Should larger renewable projects receive a similar decision, restoring contracts to 25 years, MTSUN, a privately funded $110 million project, could again be underway with NorthWestern as a likely customer for its electricity. The solar developer and the utility had been on opposite sides of the lawsuit.
Klein is also developing two renewable energy projects near Broadview that combine solar and wind energy generation with battery storage. The development likely won’t come online until after 2022, when the two oldest units of Colstrip Power Plant go offline, freeing up power line transmission space. The most likely customers for the Broadview power are in the Pacific Northwest.
Meadowlark would be the sixth CREP project for NorthWestern since 2011. Most recently, the utility acquired Two Dot Wind, a 10 megawatt wind farm near its namesake central Montana town. The 2018 purchase marked NorthWestern's first project toward meeting state CREP requirements in five years.
The utility had requested waivers on the CREP requirement in order to avoid cash penalties. It was criticized by state regulators for not doing more to comply.

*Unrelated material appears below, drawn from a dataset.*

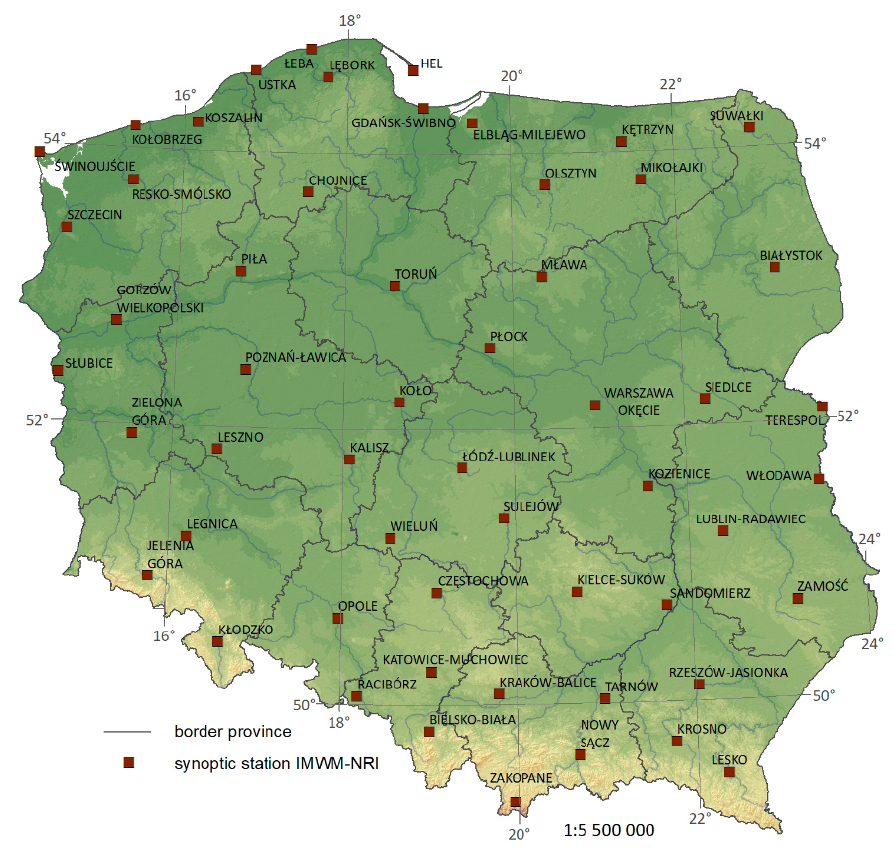
Figure 2. Localization of 55 synoptic stations used in the study.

When it came to Meadowlark, NorthWestern worked to make the CREP happen, Klein said.
"NorthWestern really bent over backwards, in terms of facilitating and making Meadowlark work," Klein said. "I've got nothing to say but good things about NorthWestern, it was clear they wanted to do whatever they could possibly do to make this project a success."
October 2021 is the target date for bringing Meadowlark power online.
NorthWestern's other CREP projects are Gordon Butte Wind, Flint Creek Hydroelectric, Lower South Fork and Turnbull Hydro.